What is being asked: Pick out every line in the records below that contains the string "list", and copy each one.

Provided data:
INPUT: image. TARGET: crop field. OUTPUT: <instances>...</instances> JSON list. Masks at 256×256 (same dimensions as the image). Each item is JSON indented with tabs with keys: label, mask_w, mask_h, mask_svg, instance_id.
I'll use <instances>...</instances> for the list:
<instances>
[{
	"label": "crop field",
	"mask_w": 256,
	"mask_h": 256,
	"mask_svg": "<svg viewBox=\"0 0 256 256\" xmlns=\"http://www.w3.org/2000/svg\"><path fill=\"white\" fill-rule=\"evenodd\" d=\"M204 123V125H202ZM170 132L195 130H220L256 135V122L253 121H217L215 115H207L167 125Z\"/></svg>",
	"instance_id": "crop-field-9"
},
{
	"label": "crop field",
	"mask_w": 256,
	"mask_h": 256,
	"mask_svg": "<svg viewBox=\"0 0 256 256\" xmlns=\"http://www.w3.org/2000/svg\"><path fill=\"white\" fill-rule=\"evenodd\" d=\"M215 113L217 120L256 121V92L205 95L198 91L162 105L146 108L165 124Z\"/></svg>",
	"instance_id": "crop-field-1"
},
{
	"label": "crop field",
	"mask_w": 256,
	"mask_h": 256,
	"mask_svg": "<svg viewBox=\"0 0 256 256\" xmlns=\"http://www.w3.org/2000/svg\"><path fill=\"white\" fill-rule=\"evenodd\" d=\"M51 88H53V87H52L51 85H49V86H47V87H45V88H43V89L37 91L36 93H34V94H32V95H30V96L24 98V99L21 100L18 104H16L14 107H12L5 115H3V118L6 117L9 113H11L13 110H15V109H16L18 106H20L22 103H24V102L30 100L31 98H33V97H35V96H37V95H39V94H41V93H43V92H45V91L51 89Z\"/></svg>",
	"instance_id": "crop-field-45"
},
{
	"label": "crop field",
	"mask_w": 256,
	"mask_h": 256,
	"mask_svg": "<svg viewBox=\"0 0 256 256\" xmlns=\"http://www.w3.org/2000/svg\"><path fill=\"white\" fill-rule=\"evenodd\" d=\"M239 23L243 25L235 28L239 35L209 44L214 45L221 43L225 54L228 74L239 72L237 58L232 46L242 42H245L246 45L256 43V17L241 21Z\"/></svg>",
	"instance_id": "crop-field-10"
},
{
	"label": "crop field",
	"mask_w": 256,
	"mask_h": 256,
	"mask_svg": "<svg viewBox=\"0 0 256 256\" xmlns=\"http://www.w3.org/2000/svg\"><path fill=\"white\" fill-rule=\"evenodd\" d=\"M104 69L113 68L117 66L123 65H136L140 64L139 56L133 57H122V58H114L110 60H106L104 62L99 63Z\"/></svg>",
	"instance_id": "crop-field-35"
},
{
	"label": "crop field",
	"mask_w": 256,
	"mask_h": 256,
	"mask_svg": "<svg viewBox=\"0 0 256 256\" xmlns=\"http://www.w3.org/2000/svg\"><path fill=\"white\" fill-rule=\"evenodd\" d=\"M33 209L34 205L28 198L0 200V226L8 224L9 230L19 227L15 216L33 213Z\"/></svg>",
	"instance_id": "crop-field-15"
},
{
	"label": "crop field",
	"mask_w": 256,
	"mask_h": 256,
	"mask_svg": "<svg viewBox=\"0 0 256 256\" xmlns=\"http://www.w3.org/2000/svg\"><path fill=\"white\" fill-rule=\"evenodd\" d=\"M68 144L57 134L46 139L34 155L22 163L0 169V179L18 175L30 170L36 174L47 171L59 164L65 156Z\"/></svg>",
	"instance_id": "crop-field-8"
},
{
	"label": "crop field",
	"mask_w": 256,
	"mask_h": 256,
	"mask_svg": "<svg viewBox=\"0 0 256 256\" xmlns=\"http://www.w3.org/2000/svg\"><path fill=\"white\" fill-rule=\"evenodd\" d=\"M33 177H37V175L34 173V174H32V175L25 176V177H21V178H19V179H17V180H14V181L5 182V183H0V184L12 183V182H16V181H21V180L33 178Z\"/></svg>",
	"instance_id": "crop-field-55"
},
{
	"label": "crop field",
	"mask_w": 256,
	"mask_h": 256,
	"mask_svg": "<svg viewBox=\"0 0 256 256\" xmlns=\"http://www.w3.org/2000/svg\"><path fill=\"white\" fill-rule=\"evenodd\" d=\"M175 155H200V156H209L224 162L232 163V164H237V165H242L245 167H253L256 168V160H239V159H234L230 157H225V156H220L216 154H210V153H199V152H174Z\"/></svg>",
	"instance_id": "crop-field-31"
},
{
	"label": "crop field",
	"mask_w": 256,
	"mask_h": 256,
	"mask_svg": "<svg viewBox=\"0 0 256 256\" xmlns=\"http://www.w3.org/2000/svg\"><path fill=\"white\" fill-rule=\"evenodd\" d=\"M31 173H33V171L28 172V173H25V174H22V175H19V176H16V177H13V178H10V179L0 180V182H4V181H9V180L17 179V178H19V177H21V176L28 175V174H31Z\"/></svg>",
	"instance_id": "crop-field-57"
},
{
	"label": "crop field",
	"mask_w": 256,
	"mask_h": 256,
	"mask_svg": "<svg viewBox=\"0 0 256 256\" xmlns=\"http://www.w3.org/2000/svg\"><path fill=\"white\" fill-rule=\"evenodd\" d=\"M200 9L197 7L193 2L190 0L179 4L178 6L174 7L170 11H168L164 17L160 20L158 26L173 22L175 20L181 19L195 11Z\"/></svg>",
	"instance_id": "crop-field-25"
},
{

Exercise result:
INPUT: image. TARGET: crop field. OUTPUT: <instances>...</instances> JSON list. Masks at 256×256 (same dimensions as the image). Each item is JSON indented with tabs with keys: label, mask_w, mask_h, mask_svg, instance_id.
I'll use <instances>...</instances> for the list:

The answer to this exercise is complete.